Personal information
- Born: 12 November 1946 (age 79) Poznań, Poland

Chess career
- Country: Poland
- Title: Woman Grandmaster (1981) World Senior Chess Champion
- FIDE rating: 2241 (May 2011)
- Peak rating: 2310 (July 1992)

= Hanna Ereńska-Barlo =

Polish chess player

Hanna Ereńska (Ereńska-Radzewska), now Hanna Ereńska-Barlo (born 12 November 1946, in Poznań) is a Polish chess Woman Grandmaster.

She was five-time Polish Champion (1971, 1972, 1977, 1979, 1980) and thrice Vice-Champion (1973, 1975, 1984).

She represented Poland in eight Chess Olympiads (1972–1992). She won individual silver medal in the 5th Chess Olympiad at Skopje 1972 (second board, 7½ points of 9 games), and team and individual bronze medals in the 9th Chess Olympiad at La Valletta 1980 (first board, 9 points of 13 games).

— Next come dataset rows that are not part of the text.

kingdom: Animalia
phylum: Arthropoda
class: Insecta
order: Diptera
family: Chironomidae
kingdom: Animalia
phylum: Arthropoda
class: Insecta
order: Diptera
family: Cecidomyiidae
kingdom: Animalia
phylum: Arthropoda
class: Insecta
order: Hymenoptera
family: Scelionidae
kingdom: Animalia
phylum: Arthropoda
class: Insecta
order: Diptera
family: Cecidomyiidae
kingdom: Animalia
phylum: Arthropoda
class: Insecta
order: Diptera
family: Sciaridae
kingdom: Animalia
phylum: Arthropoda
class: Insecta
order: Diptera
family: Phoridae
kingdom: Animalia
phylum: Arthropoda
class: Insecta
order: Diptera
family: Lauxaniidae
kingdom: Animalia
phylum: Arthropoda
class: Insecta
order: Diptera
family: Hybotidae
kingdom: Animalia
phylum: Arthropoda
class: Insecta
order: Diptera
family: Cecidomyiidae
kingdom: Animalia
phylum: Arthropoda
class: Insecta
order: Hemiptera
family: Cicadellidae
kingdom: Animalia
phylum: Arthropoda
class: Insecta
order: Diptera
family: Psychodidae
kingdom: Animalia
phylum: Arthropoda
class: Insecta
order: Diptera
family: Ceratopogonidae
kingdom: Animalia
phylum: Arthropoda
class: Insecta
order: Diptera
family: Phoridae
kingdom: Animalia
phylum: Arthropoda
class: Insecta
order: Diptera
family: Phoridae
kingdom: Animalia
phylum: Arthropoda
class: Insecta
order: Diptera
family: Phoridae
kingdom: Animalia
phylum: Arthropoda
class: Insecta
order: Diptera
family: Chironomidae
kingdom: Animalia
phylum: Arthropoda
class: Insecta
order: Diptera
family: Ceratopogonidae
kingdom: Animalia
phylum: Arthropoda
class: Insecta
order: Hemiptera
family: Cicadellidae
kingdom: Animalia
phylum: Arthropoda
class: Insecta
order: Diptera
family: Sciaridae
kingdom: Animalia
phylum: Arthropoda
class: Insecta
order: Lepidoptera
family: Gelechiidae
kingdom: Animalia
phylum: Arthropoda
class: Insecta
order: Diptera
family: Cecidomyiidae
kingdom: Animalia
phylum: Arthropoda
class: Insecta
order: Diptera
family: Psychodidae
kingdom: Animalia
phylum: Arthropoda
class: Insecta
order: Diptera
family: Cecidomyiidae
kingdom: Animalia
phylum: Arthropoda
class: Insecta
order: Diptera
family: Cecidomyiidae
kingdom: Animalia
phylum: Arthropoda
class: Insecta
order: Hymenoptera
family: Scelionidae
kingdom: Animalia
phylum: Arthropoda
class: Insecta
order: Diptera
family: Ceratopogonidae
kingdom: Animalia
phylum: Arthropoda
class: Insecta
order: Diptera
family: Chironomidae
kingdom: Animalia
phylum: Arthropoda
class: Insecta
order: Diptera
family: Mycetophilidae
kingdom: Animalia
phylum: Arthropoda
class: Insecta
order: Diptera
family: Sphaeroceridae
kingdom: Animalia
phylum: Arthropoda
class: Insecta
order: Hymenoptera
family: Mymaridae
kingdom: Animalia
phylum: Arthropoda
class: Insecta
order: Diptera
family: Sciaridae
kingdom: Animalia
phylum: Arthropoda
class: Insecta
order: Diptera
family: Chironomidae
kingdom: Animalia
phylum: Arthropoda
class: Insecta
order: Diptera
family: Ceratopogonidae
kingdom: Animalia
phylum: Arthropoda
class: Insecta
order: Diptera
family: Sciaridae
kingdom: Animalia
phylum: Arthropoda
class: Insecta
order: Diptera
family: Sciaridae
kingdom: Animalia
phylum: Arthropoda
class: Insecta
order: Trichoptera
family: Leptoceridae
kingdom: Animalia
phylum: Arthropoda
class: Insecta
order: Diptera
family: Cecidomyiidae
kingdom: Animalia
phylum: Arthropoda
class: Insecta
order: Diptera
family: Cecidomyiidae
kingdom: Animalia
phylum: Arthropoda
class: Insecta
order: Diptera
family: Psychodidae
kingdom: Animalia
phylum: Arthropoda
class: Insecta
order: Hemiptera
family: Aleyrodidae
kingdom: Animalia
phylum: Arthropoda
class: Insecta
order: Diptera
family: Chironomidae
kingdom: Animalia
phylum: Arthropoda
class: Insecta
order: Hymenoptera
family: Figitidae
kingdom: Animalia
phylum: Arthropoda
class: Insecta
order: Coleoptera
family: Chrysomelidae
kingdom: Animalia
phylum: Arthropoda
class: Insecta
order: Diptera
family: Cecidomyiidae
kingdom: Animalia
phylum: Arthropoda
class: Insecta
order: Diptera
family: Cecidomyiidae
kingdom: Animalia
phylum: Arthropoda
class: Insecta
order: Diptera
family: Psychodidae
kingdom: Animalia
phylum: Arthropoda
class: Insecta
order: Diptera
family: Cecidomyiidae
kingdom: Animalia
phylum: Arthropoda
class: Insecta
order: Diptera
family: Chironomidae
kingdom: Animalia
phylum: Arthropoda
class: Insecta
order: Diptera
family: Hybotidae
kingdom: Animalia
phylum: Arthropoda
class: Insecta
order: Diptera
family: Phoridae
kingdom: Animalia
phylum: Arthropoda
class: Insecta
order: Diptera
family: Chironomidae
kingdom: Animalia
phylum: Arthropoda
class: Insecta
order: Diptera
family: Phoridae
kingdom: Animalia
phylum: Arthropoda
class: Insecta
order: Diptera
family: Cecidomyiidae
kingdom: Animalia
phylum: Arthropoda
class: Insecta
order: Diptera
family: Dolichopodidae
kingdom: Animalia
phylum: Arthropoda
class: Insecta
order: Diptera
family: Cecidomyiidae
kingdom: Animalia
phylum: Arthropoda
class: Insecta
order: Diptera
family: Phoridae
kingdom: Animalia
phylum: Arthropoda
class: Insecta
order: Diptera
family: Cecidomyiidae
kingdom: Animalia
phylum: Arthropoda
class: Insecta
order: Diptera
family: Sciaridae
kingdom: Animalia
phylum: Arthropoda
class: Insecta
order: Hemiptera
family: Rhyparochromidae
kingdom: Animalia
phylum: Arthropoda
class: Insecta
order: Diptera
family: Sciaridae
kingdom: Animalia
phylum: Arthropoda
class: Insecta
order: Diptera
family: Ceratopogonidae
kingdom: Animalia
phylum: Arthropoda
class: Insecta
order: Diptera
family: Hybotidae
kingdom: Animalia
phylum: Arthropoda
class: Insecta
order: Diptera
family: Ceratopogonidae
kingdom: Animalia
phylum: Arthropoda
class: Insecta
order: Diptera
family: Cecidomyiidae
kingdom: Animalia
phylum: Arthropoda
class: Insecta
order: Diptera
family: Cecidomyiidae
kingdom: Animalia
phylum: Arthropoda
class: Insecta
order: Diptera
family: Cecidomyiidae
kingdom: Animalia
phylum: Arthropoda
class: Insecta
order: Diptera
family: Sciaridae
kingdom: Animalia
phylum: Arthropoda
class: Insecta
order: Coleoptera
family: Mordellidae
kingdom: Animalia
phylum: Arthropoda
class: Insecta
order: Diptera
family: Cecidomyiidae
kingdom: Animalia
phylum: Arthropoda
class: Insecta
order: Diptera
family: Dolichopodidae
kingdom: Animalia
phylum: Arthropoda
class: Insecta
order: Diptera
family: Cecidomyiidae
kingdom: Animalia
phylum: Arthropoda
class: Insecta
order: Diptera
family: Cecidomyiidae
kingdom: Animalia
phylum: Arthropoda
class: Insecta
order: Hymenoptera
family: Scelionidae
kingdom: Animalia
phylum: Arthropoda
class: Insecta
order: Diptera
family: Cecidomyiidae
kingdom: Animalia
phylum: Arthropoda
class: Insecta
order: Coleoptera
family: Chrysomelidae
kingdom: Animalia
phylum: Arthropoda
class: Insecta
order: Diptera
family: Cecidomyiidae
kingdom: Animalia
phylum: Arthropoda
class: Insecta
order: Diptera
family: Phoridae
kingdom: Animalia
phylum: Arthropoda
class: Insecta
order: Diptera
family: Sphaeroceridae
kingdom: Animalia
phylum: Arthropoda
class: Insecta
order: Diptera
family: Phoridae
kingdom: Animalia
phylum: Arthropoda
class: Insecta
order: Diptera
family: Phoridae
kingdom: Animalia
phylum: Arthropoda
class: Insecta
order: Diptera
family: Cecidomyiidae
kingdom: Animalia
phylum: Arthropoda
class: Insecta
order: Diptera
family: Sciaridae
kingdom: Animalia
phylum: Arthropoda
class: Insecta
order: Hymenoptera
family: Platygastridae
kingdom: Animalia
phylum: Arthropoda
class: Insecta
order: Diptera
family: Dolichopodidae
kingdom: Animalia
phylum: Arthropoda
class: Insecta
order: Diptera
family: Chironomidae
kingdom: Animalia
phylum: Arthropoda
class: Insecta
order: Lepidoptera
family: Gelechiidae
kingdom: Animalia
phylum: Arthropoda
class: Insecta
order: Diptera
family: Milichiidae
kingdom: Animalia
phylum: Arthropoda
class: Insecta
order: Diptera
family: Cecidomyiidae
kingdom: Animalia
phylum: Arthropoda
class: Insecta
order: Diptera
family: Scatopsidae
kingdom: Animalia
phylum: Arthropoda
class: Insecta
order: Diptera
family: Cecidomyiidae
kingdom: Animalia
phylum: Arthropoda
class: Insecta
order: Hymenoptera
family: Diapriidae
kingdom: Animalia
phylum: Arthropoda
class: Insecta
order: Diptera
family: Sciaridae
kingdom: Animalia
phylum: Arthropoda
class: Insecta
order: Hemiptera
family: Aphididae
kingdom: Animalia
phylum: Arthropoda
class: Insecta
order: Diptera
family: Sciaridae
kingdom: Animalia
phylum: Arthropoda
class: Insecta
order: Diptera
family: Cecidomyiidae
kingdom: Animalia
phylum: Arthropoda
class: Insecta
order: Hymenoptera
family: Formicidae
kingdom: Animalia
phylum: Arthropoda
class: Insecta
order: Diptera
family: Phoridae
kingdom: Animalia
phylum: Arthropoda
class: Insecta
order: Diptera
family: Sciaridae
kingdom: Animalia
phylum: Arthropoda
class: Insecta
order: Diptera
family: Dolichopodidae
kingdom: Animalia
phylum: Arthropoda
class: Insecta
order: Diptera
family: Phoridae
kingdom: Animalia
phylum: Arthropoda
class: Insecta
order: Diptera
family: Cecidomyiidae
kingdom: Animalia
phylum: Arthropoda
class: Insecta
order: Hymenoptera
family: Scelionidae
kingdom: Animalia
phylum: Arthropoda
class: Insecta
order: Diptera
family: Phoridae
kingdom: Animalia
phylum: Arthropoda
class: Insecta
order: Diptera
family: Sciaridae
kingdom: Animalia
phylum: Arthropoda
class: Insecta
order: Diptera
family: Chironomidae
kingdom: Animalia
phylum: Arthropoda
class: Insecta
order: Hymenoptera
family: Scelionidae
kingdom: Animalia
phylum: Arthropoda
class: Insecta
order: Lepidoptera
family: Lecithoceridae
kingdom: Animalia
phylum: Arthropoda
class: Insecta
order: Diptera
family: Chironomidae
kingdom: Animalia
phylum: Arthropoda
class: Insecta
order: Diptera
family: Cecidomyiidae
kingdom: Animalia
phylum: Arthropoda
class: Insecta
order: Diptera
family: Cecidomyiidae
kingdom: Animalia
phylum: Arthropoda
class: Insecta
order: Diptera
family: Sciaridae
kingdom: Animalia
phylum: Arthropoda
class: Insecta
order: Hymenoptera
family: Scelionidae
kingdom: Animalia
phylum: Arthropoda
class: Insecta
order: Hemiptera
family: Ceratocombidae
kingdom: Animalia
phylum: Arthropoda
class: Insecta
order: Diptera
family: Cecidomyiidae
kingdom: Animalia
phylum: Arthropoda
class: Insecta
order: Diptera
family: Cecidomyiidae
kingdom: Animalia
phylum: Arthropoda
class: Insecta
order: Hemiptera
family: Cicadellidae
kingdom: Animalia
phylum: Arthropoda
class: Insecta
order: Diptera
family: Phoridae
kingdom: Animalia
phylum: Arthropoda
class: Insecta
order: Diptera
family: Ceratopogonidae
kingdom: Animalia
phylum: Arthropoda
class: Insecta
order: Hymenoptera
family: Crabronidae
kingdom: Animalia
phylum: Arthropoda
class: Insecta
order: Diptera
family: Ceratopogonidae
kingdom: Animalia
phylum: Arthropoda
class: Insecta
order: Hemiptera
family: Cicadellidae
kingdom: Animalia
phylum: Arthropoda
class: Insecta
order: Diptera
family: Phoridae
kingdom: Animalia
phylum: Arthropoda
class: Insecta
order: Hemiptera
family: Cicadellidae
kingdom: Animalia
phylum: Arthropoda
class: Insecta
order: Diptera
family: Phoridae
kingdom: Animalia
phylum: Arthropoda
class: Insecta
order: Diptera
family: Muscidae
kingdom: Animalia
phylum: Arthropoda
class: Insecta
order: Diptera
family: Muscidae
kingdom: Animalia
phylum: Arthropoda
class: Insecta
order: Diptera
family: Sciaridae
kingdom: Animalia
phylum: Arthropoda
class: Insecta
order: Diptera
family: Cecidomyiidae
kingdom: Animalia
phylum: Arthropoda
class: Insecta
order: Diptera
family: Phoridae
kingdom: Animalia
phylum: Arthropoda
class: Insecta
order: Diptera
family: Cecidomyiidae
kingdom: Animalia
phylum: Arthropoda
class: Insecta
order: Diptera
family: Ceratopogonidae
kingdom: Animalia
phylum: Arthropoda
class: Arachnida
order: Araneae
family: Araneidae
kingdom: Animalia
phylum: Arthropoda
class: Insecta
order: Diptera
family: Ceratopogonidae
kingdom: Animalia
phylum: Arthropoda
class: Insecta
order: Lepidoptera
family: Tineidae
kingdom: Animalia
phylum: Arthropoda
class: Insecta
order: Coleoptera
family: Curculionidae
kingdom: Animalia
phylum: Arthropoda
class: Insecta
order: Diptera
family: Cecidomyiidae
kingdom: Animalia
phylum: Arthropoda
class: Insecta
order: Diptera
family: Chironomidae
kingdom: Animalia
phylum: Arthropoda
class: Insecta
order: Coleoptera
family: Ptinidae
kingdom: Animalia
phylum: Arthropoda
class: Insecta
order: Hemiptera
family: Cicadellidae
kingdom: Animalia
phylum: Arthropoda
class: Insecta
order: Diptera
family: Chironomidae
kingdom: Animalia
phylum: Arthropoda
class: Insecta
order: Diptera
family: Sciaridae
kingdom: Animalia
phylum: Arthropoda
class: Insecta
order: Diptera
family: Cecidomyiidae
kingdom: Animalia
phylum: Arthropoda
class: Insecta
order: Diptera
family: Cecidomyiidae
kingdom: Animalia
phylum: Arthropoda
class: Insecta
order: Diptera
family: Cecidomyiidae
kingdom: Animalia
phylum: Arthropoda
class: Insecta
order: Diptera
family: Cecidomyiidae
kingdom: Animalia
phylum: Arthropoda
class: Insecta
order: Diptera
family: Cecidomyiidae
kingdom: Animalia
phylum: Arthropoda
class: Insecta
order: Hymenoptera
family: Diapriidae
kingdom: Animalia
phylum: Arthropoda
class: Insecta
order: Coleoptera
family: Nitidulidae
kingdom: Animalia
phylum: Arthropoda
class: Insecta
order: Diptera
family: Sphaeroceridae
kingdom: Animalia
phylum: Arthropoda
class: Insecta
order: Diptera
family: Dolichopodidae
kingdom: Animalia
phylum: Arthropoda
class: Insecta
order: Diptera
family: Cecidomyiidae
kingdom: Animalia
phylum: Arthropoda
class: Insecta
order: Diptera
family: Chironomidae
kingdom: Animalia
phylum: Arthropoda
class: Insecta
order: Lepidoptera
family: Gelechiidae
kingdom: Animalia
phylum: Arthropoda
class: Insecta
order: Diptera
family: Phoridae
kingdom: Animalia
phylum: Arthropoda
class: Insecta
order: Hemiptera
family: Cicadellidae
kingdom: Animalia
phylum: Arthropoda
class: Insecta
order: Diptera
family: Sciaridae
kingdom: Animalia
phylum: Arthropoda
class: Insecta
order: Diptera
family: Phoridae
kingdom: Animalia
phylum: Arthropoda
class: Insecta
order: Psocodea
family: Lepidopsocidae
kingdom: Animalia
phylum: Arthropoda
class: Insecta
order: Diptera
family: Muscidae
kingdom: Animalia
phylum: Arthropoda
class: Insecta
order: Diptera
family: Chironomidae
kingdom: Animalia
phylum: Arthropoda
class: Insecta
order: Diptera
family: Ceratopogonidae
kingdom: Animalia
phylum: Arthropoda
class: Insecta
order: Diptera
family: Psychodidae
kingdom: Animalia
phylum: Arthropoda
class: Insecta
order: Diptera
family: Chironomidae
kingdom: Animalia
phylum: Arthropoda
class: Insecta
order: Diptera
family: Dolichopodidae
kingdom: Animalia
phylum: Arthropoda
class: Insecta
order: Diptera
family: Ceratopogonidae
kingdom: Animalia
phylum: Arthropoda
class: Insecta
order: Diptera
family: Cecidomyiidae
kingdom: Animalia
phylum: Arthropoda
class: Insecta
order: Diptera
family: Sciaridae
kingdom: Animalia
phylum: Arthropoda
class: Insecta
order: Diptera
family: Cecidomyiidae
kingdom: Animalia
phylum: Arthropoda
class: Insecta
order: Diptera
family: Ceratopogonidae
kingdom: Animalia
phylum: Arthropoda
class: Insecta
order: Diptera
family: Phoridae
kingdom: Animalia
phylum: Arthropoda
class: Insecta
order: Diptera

Hanna Ereńska-Radzewska was awarded the WGM title in 1981, as the first Pole.

Hanna Ereńska-Barlo won the European Senior Chess Championship at Bad Homburg 2005, and the 17th World Senior Chess Championship at Gmunden 2007.

Her elder brother Przemysław Ereński (born 1934) also is chess player.